Limitations of the Study

One of the limitations of the study is the high number of patient Killip class 1 (90%). Only few patients had large MI with low EF; thus the range of LV dysfunction was limited, which might have contributed to the lower associations between LV function evaluation methods than expected. Nevertheless, we demonstrated good agreement in patients with relative preserved ejection fraction. Moreover, these small infarcts are the consequences of the currently very effective revascularization strategies. Yet, risk stratification for remodeling in these patients remains challenging.
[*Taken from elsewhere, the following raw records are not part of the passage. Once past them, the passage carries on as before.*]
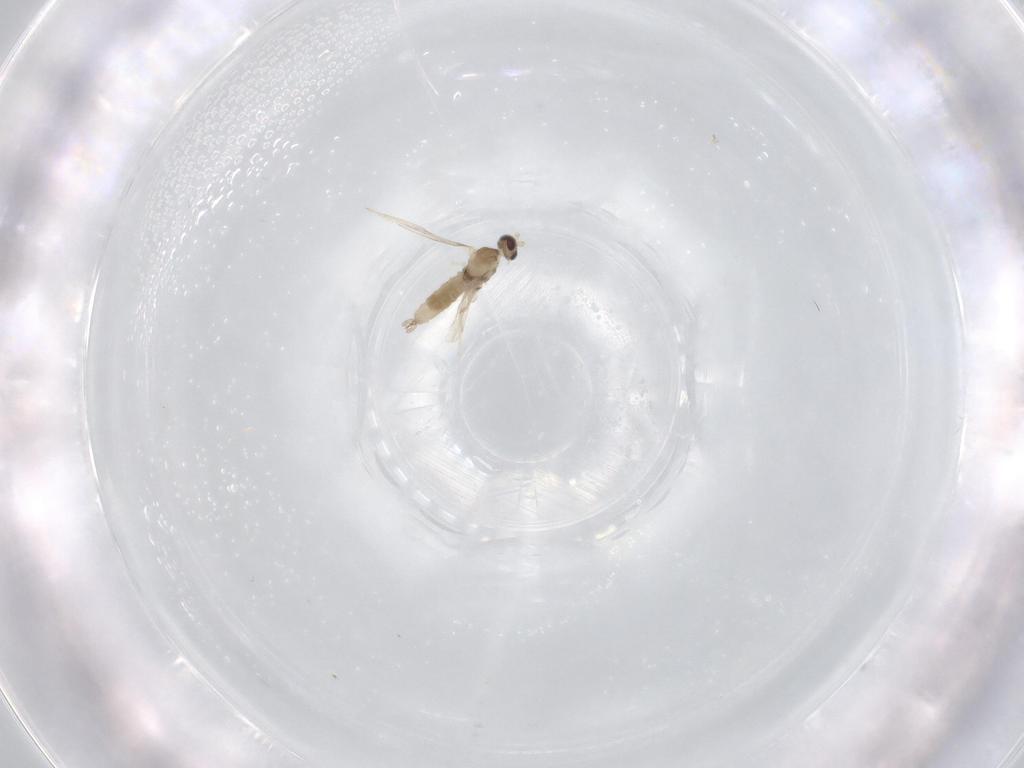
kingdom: Animalia
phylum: Arthropoda
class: Insecta
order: Diptera
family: Cecidomyiidae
In addition, our cohort participants were overall quite young. Our findings should consequently be verified in older populations and also in patients with higher Killip class score/signs of heart failure.

Clinical Implications

After a STEMI, CMR should increasingly be used for coronary microvascular status assessment and quantification of infarct size. Unfortunately, MRI is rarely performed in patients with MI in most countries and hospitals due primarily to lack of machine availability.[18] One of the main limitations of CMRSAX is the time-consuming nature of data acquisition which restricts the widespread implementation for all the patients in AMI.
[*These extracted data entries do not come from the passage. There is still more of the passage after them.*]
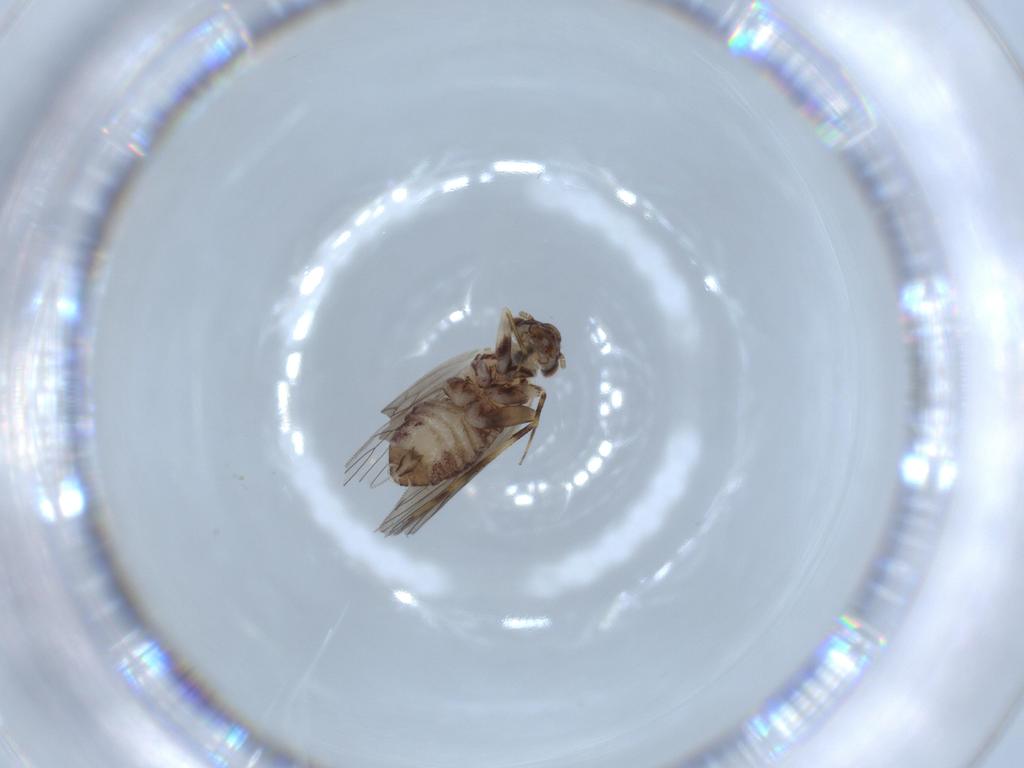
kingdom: Animalia
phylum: Arthropoda
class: Insecta
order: Psocodea
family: Lepidopsocidae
On top of the LV function information, CMR could provide precious information about microvascular damage, infarct size, and viability. The sole TTE is unable to provide this information in acute phase of an acute event. Considering the important clinical value of CMR, even when performed very early after MI, a practical approach would be to perform CMR at the time of the initial hospitalization for AMI. In this study, we show that the use of CMRLAX would decrease the total examination time by approximately 10 minutes compared with CMRSAX. Decreasing the duration of the CMR by 10 minutes would have an important impact on its availability within the initial hospital stay for an AMI; we would thus suggest the utility of a faster AMI protocol based on CMRLAX. Moreover, by decreasing the duration of the study and the number of apnea, it may be safer to realize CMR in patients with impaired cardiopulmonary status or Killip ≥2.

CONCLUSIONS

In a particular population composed mostly of patients with no clinical signs of heart failure and low mortality risk, CMR is useful to accurately quantify patients’ LVEF. In this case, CMRLAX measurements of LV volumes and ejection fraction allow accurate, fast, and reliable assessment of global LV function and exhibit good correlation with CMRSAX measurements. Despite the fact that CMR LVEFSAX remains the gold standard, a biplane LAX MRI study should nonetheless be considered to shorten the overall imaging acquisition and reading time as a putative replacement. Moreover, CMRLAX methods provide values closer to TTE ejection fraction measurements. Even if TTE is the most commonly used and available method in clinical practice, as well as for clinical trial and guidelines in ischemic cardiomyopathy because of its great availability and its cost, CMR has the advantage of allowing the adjunction of other specific useful sequences to evaluate scar expansion.